Hâl böyle olunca, Mahkemece bilirkişilerden yukarıda belirtilen ilkeler ve olgular doğrultusunda bilimsel verilere uygun, denetime elverişli şekilde ecrimisil hesabı konusunda rapor alınması, ondan sonra varılacak sonuç çerçevesinde bir karar verilmesi gerekirken eksik inceleme ve yetersiz bilirkişi raporu ile yetinilerek sonuca gidilmiş olması isabetsiz olup, bozmayı gerektirmiştir.
3. Davalı vekilinin faize yönelik temyiz itirazlarına gelince;
Ecrimisil ve tazminat temelinde niteliği itibariyle haksız eylem niteliğinde olduğundan yasal faiz uygulanması gerekirken mahkemece avans faizine karar verilmesi de doğru değildir.

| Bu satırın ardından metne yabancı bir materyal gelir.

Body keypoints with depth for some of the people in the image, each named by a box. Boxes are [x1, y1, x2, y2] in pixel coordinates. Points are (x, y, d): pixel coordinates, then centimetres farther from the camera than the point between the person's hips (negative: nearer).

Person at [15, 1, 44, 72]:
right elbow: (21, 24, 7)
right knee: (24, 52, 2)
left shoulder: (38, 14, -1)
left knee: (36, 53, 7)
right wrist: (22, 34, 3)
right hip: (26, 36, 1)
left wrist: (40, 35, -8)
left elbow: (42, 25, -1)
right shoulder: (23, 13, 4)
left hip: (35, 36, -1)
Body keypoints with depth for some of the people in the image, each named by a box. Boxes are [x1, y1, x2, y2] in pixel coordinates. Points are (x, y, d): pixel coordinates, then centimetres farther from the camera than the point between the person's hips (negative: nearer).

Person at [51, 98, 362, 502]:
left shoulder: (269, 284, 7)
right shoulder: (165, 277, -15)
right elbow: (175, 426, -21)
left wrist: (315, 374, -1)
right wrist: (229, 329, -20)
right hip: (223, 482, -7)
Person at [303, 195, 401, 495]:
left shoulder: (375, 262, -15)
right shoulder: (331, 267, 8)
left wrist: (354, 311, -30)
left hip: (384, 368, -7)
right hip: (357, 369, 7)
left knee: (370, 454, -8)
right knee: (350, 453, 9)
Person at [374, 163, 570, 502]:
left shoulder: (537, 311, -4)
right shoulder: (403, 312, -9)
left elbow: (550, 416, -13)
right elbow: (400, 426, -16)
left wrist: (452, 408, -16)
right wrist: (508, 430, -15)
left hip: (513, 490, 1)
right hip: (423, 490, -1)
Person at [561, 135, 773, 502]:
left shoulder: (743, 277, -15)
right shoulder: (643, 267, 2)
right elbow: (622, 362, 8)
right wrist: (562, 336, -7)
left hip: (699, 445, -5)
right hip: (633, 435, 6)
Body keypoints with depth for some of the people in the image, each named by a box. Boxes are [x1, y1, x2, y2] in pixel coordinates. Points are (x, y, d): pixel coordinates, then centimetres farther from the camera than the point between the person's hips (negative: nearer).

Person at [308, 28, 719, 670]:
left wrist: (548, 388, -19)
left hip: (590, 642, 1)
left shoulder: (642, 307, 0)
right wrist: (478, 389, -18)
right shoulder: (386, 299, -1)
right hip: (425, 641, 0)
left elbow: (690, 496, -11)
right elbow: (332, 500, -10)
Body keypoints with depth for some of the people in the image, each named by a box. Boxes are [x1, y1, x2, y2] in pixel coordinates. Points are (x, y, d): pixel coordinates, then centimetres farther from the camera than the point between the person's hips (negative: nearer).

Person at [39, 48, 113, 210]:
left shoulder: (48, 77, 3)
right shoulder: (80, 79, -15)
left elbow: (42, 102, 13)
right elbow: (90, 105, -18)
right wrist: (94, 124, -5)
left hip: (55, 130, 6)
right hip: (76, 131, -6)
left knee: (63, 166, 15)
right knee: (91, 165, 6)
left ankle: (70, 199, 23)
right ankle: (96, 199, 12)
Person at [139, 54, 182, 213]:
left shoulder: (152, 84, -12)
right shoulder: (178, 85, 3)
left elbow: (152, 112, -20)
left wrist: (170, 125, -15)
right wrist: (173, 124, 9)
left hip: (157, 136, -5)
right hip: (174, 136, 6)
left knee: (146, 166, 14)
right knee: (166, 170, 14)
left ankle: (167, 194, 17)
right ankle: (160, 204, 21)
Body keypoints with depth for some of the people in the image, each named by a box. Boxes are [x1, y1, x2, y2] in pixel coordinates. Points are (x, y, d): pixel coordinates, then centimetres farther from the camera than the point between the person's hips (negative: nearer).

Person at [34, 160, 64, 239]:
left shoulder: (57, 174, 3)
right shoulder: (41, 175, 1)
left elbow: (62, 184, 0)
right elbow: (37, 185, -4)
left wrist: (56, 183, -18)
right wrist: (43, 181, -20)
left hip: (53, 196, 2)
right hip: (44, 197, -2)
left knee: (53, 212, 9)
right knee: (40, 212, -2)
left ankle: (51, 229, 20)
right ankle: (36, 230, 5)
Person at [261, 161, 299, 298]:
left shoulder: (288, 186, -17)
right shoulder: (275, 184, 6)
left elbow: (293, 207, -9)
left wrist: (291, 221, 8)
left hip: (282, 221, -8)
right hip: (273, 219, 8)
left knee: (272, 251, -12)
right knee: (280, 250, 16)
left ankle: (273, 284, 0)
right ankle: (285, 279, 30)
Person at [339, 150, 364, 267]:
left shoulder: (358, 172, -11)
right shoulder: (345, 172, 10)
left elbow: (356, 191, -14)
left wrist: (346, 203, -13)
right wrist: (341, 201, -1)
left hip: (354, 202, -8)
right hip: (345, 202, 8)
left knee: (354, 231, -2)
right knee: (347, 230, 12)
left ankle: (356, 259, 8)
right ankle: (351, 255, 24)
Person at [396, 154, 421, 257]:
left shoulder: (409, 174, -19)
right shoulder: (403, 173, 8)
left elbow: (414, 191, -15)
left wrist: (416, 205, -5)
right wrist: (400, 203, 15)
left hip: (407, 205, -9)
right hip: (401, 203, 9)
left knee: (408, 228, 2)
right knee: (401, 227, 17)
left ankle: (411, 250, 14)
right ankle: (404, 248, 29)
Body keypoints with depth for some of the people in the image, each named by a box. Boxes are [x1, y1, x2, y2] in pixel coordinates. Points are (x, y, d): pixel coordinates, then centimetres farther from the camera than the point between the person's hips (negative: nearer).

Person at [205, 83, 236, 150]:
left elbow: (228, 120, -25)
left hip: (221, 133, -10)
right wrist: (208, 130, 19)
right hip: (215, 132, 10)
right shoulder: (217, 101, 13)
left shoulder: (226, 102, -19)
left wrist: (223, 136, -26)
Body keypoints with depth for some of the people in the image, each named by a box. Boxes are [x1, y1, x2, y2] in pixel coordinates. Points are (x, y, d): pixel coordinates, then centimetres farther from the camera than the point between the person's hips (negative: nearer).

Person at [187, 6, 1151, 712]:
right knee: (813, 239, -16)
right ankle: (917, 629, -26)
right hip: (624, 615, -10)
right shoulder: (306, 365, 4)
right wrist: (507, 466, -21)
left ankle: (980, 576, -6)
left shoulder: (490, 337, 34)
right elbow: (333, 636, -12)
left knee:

SONUÇ: Davacı vekili ile davalı vekilinin temyiz itirazlarının yukarıda (2) ve (3) nolu bentlerde yazılı nedenlerle kabulüyle hükmün 6100 sayılı HMK"nin Geçici 3. maddesi yollamasıyla 1086 sayılı HUMK"un 428. maddesi uyarınca BOZULMASINA, davacı vekili ile davalı vekilinin diğer temyiz itirazlarının yukarıda (1) nolu bentte yazılı nedenlerle reddine, taraflarca HUMK"un 440/I maddesi gereğince Yargıtay Daire ilamının tebliğinden itibaren ilama karşı 15 gün içinde karar düzeltme isteğinde bulunulabileceğine, peşin harcın istek halinde temyiz edenlere ayrı ayrı iadesine, 30.04.2019 tarihinde oy birliğiyle karar verildi.